== Supplied text ==
----------

PROJECT DESCRIPTION
BACKGROUND
Urban wastewater treatment faces multiple serious challenges. The improved management and control of the increasing number of contaminants of emerging concern (CECs), including emerging microbial contaminants (antimicrobial resistance-AMR), in urban wastewater treatment will be required in the near future, after the revision of the Urban Wastewater Treatment Directive (UWWTD). Moreover, climate change is intensifying droughts and water scarcity in several European countries, particularly Portugal, with more and longer periods being expected during which treated wastewater (urban and industrial) constitutes a substantial percentage of total river flow.
However, the wastewater utilities are struggling with the substantial cost increases in energy and reagents for wastewater treatment. It is therefore important to prepare cost-effective measures for enhancing CEC control in wastewater treatment plants (WWTPs) and protect the aquatic environment, water resources and human health against these contaminants.
These challenges call for multipurpose, integrated tools able to support water utilities (and indirectly, environmental agencies, regulators and policy makers) in planning and implementing environmentally and economically feasible strategies for wastewater treatment adjustment towards water quality-based limits.

----------

== Assignment ==
Resume the project description on urban wastewater treatment and contaminants of emerging concern, starting after its final paragraph.

== Data shown ==
----------

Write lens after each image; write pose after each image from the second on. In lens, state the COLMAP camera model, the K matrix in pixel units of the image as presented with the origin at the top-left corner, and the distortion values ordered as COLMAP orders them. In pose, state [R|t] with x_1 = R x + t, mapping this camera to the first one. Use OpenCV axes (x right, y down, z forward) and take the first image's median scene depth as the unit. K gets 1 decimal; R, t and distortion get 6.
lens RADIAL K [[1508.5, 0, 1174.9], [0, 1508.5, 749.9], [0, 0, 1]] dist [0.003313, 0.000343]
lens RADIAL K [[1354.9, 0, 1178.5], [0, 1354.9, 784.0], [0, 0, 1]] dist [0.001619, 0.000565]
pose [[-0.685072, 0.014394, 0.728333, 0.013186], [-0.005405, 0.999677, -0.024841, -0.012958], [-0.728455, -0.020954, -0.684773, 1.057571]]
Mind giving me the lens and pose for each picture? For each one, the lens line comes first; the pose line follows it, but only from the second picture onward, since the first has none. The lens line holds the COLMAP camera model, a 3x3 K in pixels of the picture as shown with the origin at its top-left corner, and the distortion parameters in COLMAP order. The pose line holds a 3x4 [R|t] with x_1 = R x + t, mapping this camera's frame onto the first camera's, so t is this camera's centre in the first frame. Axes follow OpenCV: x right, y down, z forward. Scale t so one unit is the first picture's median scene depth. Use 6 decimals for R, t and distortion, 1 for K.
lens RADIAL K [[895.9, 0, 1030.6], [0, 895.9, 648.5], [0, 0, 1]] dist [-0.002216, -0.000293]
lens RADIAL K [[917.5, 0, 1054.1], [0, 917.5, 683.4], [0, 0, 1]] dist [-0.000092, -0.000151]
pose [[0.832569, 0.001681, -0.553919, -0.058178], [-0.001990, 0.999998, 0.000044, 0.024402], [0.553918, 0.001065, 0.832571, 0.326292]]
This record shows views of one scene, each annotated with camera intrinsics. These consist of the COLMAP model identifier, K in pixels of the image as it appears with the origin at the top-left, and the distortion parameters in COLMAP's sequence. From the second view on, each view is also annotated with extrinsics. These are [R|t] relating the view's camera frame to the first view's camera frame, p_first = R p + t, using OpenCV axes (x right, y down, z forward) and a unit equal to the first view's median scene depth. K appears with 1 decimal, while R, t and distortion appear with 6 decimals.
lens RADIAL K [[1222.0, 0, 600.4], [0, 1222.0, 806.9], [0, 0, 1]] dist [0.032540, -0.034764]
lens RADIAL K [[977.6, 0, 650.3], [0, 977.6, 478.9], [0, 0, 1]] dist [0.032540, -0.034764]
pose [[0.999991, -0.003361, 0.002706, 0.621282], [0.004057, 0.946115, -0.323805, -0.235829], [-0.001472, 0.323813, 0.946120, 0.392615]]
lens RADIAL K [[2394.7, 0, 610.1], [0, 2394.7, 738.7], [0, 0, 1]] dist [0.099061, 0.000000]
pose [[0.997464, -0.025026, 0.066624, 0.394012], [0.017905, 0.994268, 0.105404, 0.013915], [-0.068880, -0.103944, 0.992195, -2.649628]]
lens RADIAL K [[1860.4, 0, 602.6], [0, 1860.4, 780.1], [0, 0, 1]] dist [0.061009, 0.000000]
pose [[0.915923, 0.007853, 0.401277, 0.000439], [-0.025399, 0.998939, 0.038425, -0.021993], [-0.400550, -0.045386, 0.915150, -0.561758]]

----------

== Expected answer ==
This project builds on and up-scales the results of LIFE IMPETUS (LIFE14-ENV/PT/000739).
OBJECTIVES
The main objective of the LIFE Fitting project is to demonstrate at full-scale the application of a novel solution (PLAN-DO toolbox) for smart discharge-driven operation, monitoring and strategic planning of WWTPs to better cope with climate uncertainty and treated water quality challenges.
The project outputs will support water utilities in the selection and prioritisation of strategies and investments in the short, medium and long term towards an enhanced integrated control of regulated contaminants (organic matter, nutrients), pharmaceuticals and antimicrobial resistance, and - where/when direct or indirect reuse is envisaged - pathogen indicators (E. coli as bacteria indicators, coliphages as virus indicators and Clostridium perfringens spores as protozoa indicators). LIFE Fitting will target over 50 pharmaceutical compounds and pathogens, namely E. coli, F-specific coliphages, and antibiotic resistant bacteria (ARB) and genes (ARGs).
The PLAN-DO toolbox is based on four pillars, integrating five tools:
Monitoring WWTP & receiving water body – MonitorTool;
Performance assessment & Forecasting– PASTool and CEC ForecasTool;
WWTP impact on receiving water quality & uses – Smart Discharge Tool; (these three pillars constitute the “DO” component) and
Strategic planning (the “PLAN” component) – PlanTool.
The toolbox will support the development of strategies balancing resource-efficient wastewater treatment with a safer and fit-for-purpose treatment, adjustable to the receiving water uses and quality requirements towards regulated and emerging contaminants, namely, pharmaceutical compounds (PhCs), antibiotic resistant bacteria (ARB), and antibiotic resistance genes (ARGs).
The proposed solution will be developed and demonstrated in three full-scale WWTPs in the north of Portugal, with strong textile and hospital inputs and which discharge into the Selho, Ave or Vizela rivers, with long periods of weak dilution.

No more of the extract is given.